A Conflict Between Statement and Actions

I just read a news posting on the General Conference website entitled Adventist Officers Release Statement Regarding a Local Conference's Recent Election of President.

I find it interesting that the GC officers continue to speak of "mutual trust and agreed upon policies" while they ignore long-existing policies that allowed both our union and the union in which Dr. Roberts was recently elected president to ordain women to the gospel ministry.

Ordination is a responsibility charged to the unions, not to the General Conference. Our union, the Columbia Union, was within policy when we made the decision to grant ordination "without respect to gender."

The GC officers are now pointing to the 2012 Annual Council action that took place AFTER two unions had already acted WITHIN existing policy to ordain women.

When I grew up we used to establish the rules before we started to play a game. It's unfair to change the rules halfway through the game just because you can't get your way. We're either playing uptown or downtown. We're not switching halfway through the Rook tournament because you're getting taken to Boston!

That's one conflict between this statement and GC executives' actions. They cite policy when it suits their bias. They conveniently omit or ignore policy when it does not.

The second conflict is in their leading statement: "The Seventh-day Adventist Church has been called by God as an urgent, end-time voice proclaiming God’s love and last day message to the world."
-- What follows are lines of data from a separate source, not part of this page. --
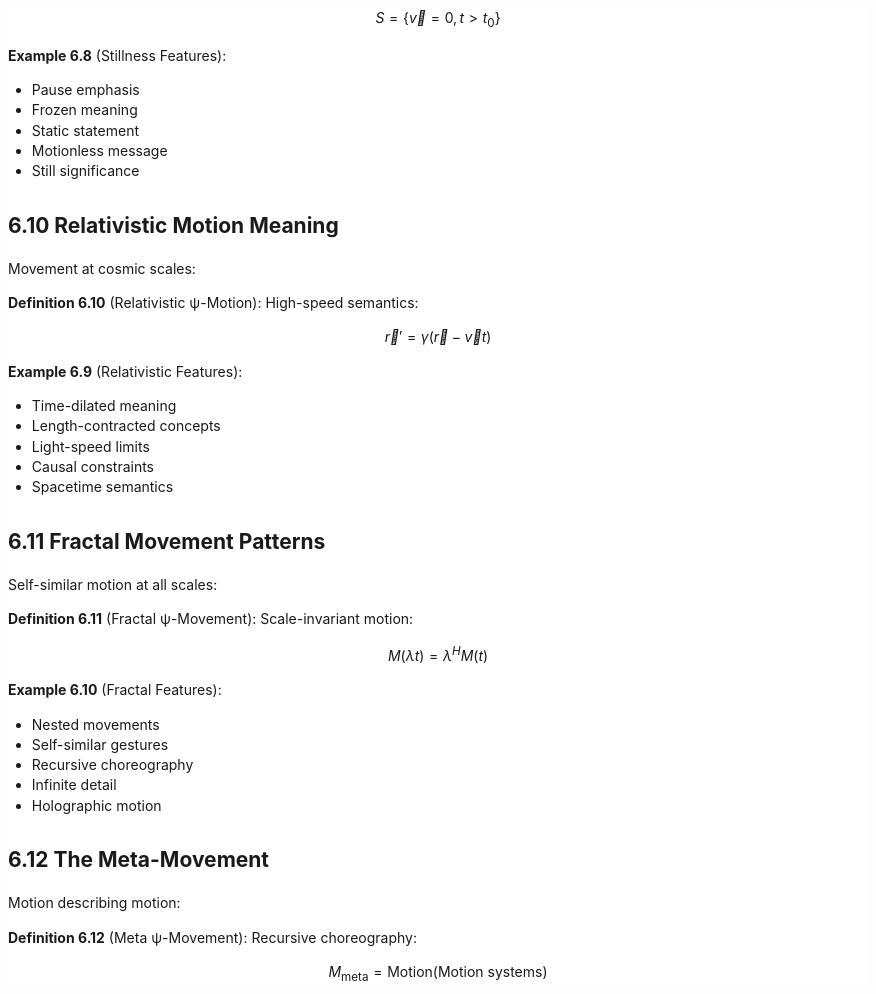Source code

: $$
S = \{\vec{v} = 0, t > t_0\}
$$

**Example 6.8** (Stillness Features):

- Pause emphasis
- Frozen meaning
- Static statement
- Motionless message
- Still significance

## 6.10 Relativistic Motion Meaning

Movement at cosmic scales:

**Definition 6.10** (Relativistic ψ-Motion): High-speed semantics:

$$
\vec{r}' = \gamma(\vec{r} - \vec{v}t)
$$

**Example 6.9** (Relativistic Features):

- Time-dilated meaning
- Length-contracted concepts
- Light-speed limits
- Causal constraints
- Spacetime semantics

## 6.11 Fractal Movement Patterns

Self-similar motion at all scales:

**Definition 6.11** (Fractal ψ-Movement): Scale-invariant motion:

$$
M(\lambda t) = \lambda^H M(t)
$$

**Example 6.10** (Fractal Features):

- Nested movements
- Self-similar gestures
- Recursive choreography
- Infinite detail
- Holographic motion

## 6.12 The Meta-Movement

Motion describing motion:

**Definition 6.12** (Meta ψ-Movement): Recursive choreography:

$$
M_{\text{meta}} = \text{Motion}(\text{Motion systems})
$$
If we are called to be "an urgent, end-time voice proclaiming God's love and last-day message to the world," can we not see that there is a conflict between what is being said and what is being done? We are supposed to be declaring his message to the world, but our leaders are expending time, energy and money fighting the church. Officers making great efforts to try to stop half of the eligible messengers from sharing the everlasting gospel with the blessing and authority of the church!
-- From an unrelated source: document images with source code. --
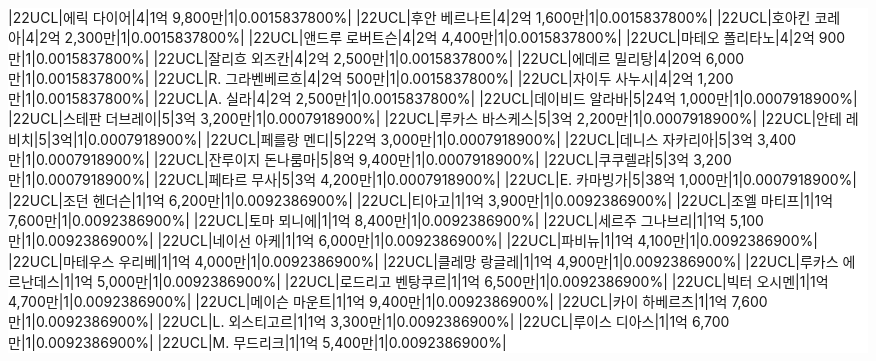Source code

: |22UCL|에릭 다이어|4|1억 9,800만|1|0.0015837800%|
|22UCL|후안 베르나트|4|2억 1,600만|1|0.0015837800%|
|22UCL|호아킨 코레아|4|2억 2,300만|1|0.0015837800%|
|22UCL|앤드루 로버트슨|4|2억 4,400만|1|0.0015837800%|
|22UCL|마테오 폴리타노|4|2억 900만|1|0.0015837800%|
|22UCL|잘리흐 외즈칸|4|2억 2,500만|1|0.0015837800%|
|22UCL|에데르 밀리탕|4|20억 6,000만|1|0.0015837800%|
|22UCL|R. 그라벤베르흐|4|2억 500만|1|0.0015837800%|
|22UCL|자이두 사누시|4|2억 1,200만|1|0.0015837800%|
|22UCL|A. 실라|4|2억 2,500만|1|0.0015837800%|
|22UCL|데이비드 알라바|5|24억 1,000만|1|0.0007918900%|
|22UCL|스테판 더브레이|5|3억 3,200만|1|0.0007918900%|
|22UCL|루카스 바스케스|5|3억 2,200만|1|0.0007918900%|
|22UCL|안테 레비치|5|3억|1|0.0007918900%|
|22UCL|페를랑 멘디|5|22억 3,000만|1|0.0007918900%|
|22UCL|데니스 자카리아|5|3억 3,400만|1|0.0007918900%|
|22UCL|잔루이지 돈나룸마|5|8억 9,400만|1|0.0007918900%|
|22UCL|쿠쿠렐랴|5|3억 3,200만|1|0.0007918900%|
|22UCL|페타르 무사|5|3억 4,200만|1|0.0007918900%|
|22UCL|E. 카마빙가|5|38억 1,000만|1|0.0007918900%|
|22UCL|조던 헨더슨|1|1억 6,200만|1|0.0092386900%|
|22UCL|티아고|1|1억 3,900만|1|0.0092386900%|
|22UCL|조엘 마티프|1|1억 7,600만|1|0.0092386900%|
|22UCL|토마 뫼니에|1|1억 8,400만|1|0.0092386900%|
|22UCL|세르주 그나브리|1|1억 5,100만|1|0.0092386900%|
|22UCL|네이선 아케|1|1억 6,000만|1|0.0092386900%|
|22UCL|파비뉴|1|1억 4,100만|1|0.0092386900%|
|22UCL|마테우스 우리베|1|1억 4,000만|1|0.0092386900%|
|22UCL|클레망 랑글레|1|1억 4,900만|1|0.0092386900%|
|22UCL|루카스 에르난데스|1|1억 5,000만|1|0.0092386900%|
|22UCL|로드리고 벤탕쿠르|1|1억 6,500만|1|0.0092386900%|
|22UCL|빅터 오시멘|1|1억 4,700만|1|0.0092386900%|
|22UCL|메이슨 마운트|1|1억 9,400만|1|0.0092386900%|
|22UCL|카이 하베르츠|1|1억 7,600만|1|0.0092386900%|
|22UCL|L. 외스티고르|1|1억 3,300만|1|0.0092386900%|
|22UCL|루이스 디아스|1|1억 6,700만|1|0.0092386900%|
|22UCL|M. 무드리크|1|1억 5,400만|1|0.0092386900%|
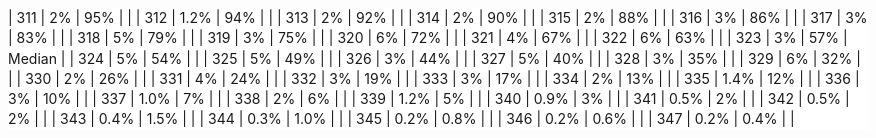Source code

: | 311 | 2% | 95% |  |
| 312 | 1.2% | 94% |  |
| 313 | 2% | 92% |  |
| 314 | 2% | 90% |  |
| 315 | 2% | 88% |  |
| 316 | 3% | 86% |  |
| 317 | 3% | 83% |  |
| 318 | 5% | 79% |  |
| 319 | 3% | 75% |  |
| 320 | 6% | 72% |  |
| 321 | 4% | 67% |  |
| 322 | 6% | 63% |  |
| 323 | 3% | 57% | Median |
| 324 | 5% | 54% |  |
| 325 | 5% | 49% |  |
| 326 | 3% | 44% |  |
| 327 | 5% | 40% |  |
| 328 | 3% | 35% |  |
| 329 | 6% | 32% |  |
| 330 | 2% | 26% |  |
| 331 | 4% | 24% |  |
| 332 | 3% | 19% |  |
| 333 | 3% | 17% |  |
| 334 | 2% | 13% |  |
| 335 | 1.4% | 12% |  |
| 336 | 3% | 10% |  |
| 337 | 1.0% | 7% |  |
| 338 | 2% | 6% |  |
| 339 | 1.2% | 5% |  |
| 340 | 0.9% | 3% |  |
| 341 | 0.5% | 2% |  |
| 342 | 0.5% | 2% |  |
| 343 | 0.4% | 1.5% |  |
| 344 | 0.3% | 1.0% |  |
| 345 | 0.2% | 0.8% |  |
| 346 | 0.2% | 0.6% |  |
| 347 | 0.2% | 0.4% |  |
The Bible says in Joel 2:28: "And it shall come to pass afterward, that I will pour out my spirit upon all flesh; and your sons and your daughters shall prophesy, your old men shall dream dreams, your young men shall see visions." If the Holy Spirit is poured out upon "ALL FLESH" to share God's end-time message, and if that "all flesh" includes "daughters," what are we doing trying to block our sisters from servant-leadership?

Our elected leaders could very well be asking for a Damascus Road experience (See Acts 9). As we look back upon the text in context, Paul (then Saul) was spiritually blinded to the truth of what God was doing. He was unwittingly fighting against God's program. What did God do? If we read it we see that God let him experience physical blindness in order that Paul might come to realize his error.

Let the word go forth through the ranks of Adventism that it's time to move on. It's time to stop these divisive tactics camouflaged in the artful lip service of a "concern for unity." If we are really concerned about unity, we will tell the rest of the church that God is moving by His Spirit. And God doesn't take a Gallup poll to get our approval before He places His hand upon a man OR A WOMAN. If we are really concerned about unity, we will tell opposers that we don't really ordain anybody anyhow! We as humans only acknowledge those whom God has already chosen. Tell those who are concerned that the church created policies decades ago that made room for the decisions that were made by those unions in 2012. And caution those who seem to be opposing women's ordination at any cost that we are tampering with and compromising the integrity of those well-considered policies by trying to block them because we are uncomfortable with this outcome. Remind those concerned that no GC officers, no lawyers, no human organizations have the power to stop what God is doing. Tell them that God opens doors that no MAN can shut.